**A block of data:**

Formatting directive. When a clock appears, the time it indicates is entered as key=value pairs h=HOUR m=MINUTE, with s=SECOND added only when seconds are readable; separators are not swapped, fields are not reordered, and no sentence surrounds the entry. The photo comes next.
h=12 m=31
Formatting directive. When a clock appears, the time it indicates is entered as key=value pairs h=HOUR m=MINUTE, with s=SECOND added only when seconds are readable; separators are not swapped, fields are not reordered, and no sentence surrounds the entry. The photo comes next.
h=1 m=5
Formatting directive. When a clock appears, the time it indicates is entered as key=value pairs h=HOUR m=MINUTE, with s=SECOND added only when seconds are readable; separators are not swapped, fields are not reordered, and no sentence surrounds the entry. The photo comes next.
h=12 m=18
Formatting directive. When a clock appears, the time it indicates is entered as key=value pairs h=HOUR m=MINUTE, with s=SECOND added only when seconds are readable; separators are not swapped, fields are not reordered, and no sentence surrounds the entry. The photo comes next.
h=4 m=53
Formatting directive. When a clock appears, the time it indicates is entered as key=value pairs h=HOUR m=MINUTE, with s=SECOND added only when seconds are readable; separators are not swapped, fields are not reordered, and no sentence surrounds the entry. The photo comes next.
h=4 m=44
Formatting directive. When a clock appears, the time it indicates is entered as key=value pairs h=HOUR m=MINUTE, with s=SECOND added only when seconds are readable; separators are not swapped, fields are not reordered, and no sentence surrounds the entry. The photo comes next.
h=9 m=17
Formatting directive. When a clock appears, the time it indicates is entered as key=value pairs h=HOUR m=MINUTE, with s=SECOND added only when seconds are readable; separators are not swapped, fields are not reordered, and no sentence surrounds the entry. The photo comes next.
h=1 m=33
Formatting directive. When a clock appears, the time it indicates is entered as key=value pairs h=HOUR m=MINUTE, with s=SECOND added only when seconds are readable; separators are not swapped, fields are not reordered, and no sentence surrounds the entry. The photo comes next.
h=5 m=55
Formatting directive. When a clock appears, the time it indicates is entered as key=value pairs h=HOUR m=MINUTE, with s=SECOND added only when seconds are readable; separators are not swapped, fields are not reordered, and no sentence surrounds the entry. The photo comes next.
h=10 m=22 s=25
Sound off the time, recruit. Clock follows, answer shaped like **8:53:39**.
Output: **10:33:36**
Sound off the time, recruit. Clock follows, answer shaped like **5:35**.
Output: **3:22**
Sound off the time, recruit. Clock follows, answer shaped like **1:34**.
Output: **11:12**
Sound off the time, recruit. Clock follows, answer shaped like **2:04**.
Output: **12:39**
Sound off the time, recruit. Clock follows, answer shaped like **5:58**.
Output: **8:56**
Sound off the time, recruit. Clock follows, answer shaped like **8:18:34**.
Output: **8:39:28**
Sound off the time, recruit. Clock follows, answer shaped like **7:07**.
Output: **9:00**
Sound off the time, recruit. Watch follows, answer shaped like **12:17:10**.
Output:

**WHAT YOU NEED TO DO:** Locate every line in the rows that contains the string "Output" and copy each one.

**SOLUTION TO THIS EXERCISE:**
Output: **10:33:36**
Output: **3:22**
Output: **11:12**
Output: **12:39**
Output: **8:56**
Output: **8:39:28**
Output: **9:00**
Output:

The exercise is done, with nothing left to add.